Reputation: 803
I am trying to understand Distribute by
clause and how it could be used in Spark-SQL
to optimize Sort-Merge Joins
.
As per my understanding, the Spark Sql optimizer will distribute the datasets of both the participating tables (of the join) based on the join keys (shuffle phase) to co-locate the same keys in the same partition. If that is the case, then if we use the distribute by
in the sql, then also we are doing the same thing.
So in what way can distribute by
could be used ameliorate join performance ? Or is it that it is better to use distribute by
while writing the data to disk by the load process, so that subsequent queries using this data will benefit from it by not having to shuffle it ?

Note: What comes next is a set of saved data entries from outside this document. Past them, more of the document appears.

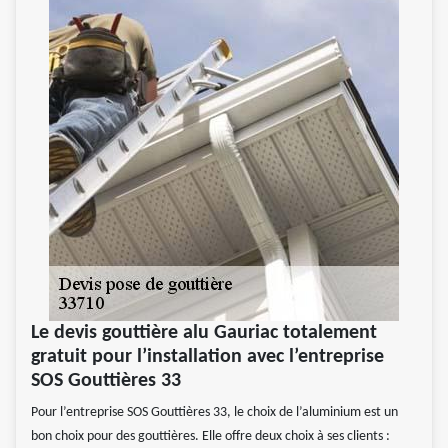
Le devis gouttière alu Gauriac totalement
gratuit pour l’installation avec l’entreprise
SOS Gouttières 33
Pour l’entreprise SOS Gouttières 33, le choix de l’aluminium est un
bon choix pour des gouttières. Elle offre deux choix à ses clients :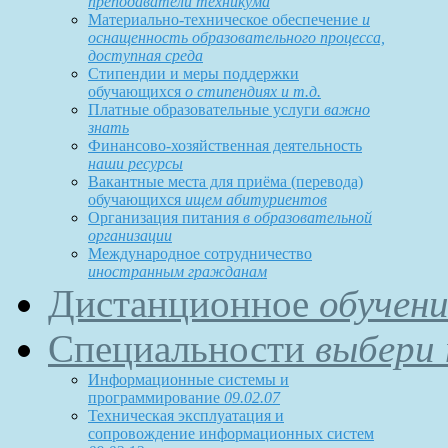
преподаватели техникума
Материально-техническое обеспечение
и
оснащенность образовательного процесса,
доступная среда
Стипендии и меры поддержки
обучающихся
о стипендиях и т.д.
Платные образовательные услуги
важно
знать
Финансово-хозяйственная деятельность
наши ресурсы
Вакантные места для приёма (перевода)
обучающихся
ищем абитуриентов
Организация питания
в образовательной
организации
Международное сотрудничество
иностранным гражданам
Дистанционное
обучени
Специальности
выбери 
Информационные системы и
программирование
09.02.07
Техническая эксплуатация и
сопровождение информационных систем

Can you please explain with a real-world example to tune join using distribute by/cluster by
in Spark-SQL ?
Upvotes: 3
Views: 5201
Reputation: 3344
Let me try to answer each part of your question:
As per my understanding, the Spark Sql optimizer will distribute the datasets of both the participating tables (of the join) based on the join keys (shuffle phase) to co-locate the same keys in the same partition. If that is the case, then if we use the distribute by in the sql, then also we are doing the same thing.
Yes that is correct.
So in what way can distribute by could be used ameliorate join performance ?
Sometimes one of your tables is already distributed, for example the table was bucketed or the data was aggregated before the join by the same key. In this case if you explicitly repartition also the second table (distribute by) you will achieve the same partitioning in both branches of the join and Spark will not induce any more shuffle in the first branch (sometimes this is referenced to as one-side shuffle-free join because the shuffle will occur only in one branch of the join - the one in which you call repartition / distribute by). On the other hand if you don't repartition explicitly the other table, Spark will see that each branch of the join has different partitioning and thus it will shuffle both branches. So in some special cases calling repartition (distribute by) can save you one shuffle.
Notice that to make this work you need to achieve also the same number of partitions in both branches. So if you have two tables that you want to join on the key user_id
and if the first table is bucketed into 10 buckets with this key then you need to repartition the other table also into 10 partitions by the same key and then the join will have only one shuffle (in the physical plan you can see that there will be Exchange operator only in one brach of the join).
Or is it that it is better to use distribute by while writing the data to disk by the load process, so that subsequent queries using this data will benefit from it by not having to shuffle it ?
Well, this is actually called bucketing (cluster by) and it will allow you to pre-shuffle the data once and then each time you read the data and join it (or aggregate) by the same key by which you bucketed, it will be free of shuffle. So yes, this is very common technique that you pay the cost only once when saving the data and then leverage that each time you read it.
Upvotes: 5